As far as U.S. law is concerned, the world divides into three geographical areas:

  • The United States

  • Canada

  • The rest of the world

In the United States, people can use full-strength PK algorithms but must pay a license fee to PKP. And you can import and use illegal encryption software from abroad, without fear of trouble from the Defense Department; however, you should pay patent license fees to PKP, so there is not much point.

In Canada, you can use the full-strength encryption exported from the United States, and you don't have to pay a license fee because Canada does not recognize patents on software.

In the rest of the world, you can use feeble encryption exported from the United States or full-strength encryption brewed locally. If you can't get it locally, there are plenty of people in Moscow and other places who will give you the full-strength U.S. product.

Britain used to follow the U.S. ban on exports of munitions of war, but now the following two instruments apply. (We think! The U.K. government is no more interested in making it easy to figure out what is going on than the U.S. government, it seems.)

  • The Export of Goods (Control) Order, which is United Kingdom legislation

  • Dual-Use and Related Good (Export Control) Regulations, which are European Community law

These laws are rather more lenient than U.S. law, and, in particular, Apache-SSL is probably exempt as an over-the-counter product. Anyone who wants to get into this business should seek legal advice, since the British government is no fonder than any other of explaining in clear and simple terms what the law actually means in practice. However, it also is very shy of making a fool of itself in court, so the situation does not seem to be draconian, though it is more worrying than it was. At the time of this writing (summer 1998), the new Labor government had been in power about a year. The manifesto that led to their election had made anodyne noises about encryption, but as time went on, it appeared that the American government was making strenuous efforts to get Britain and the European Community to adhere to its unsatisfactory policies.

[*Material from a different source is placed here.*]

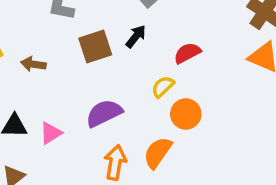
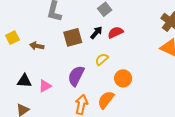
red semicircle: (187, 53) -> (115, 32), moved
yellow semicircle: (163, 87) -> (102, 59), moved
purple semicircle: (104, 113) -> (76, 76), turned -40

The situation may have been complicated by British prime minister Blair's need to get President Clinton's active help in reducing U.S. support to the IRA in order to try to resolve the Irish war. In the process he may have been obliged to give unpublished undertakings on other issues -- which may have included encryption.

The proposal being touted comes from Royal Holloway College, which is part of London University, and the European Commission Council DGIII, and would establish a distributed, secure key escrow system. It would be illegal to use a key that was not held in escrow. There are at least two problems with this policy:

  • One corrupt official within the escrow system could throw every "secure" site open to the underworld.

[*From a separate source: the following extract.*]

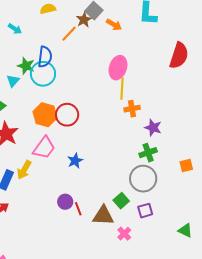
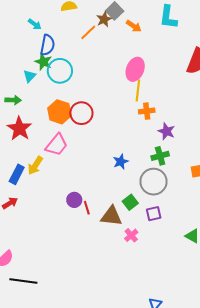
blue semicircle: (45, 57) -> (47, 45), moved
blue star: (75, 161) -> (121, 162), moved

  • It would not bother criminals at all.

It is rather as though a new kind of unbreakable door lock had been invented. The government, afraid that behind these new doors, citizens are going to do unspeakable things, orders that every owner of the new lock has to deposit a copy of the key at the police station. The criminals do not bother, and their friends the corrupt policemen give them all the honest peoples' keys.

The difficulty with trying to criminalize the use of encrypted files is that they cannot be positively identified. An encrypted message may be hidden in an obvious nonsense file, but it may also be hidden (by steganography) in unimportant bits in a picture or a piece of music or something like that. Conversely, a nonsense file may be an encrypted message, but it may also be a corrupt ordinary file or a proprietary data file whose format is not published. There seems to be no reliable way of distinguishing between the possibilities except by producing a decode. And the only person who can do that is the "criminal," who is not likely to put himself in jeopardy.

France, as always very practical in matters of national security, bans PK encryption without a license from the government, and the government does not issue licenses. Use of the technology in France, let alone its export, is a crime. We would be interested to hear reliable accounts of the position in other countries for inclusion in later editions of this book.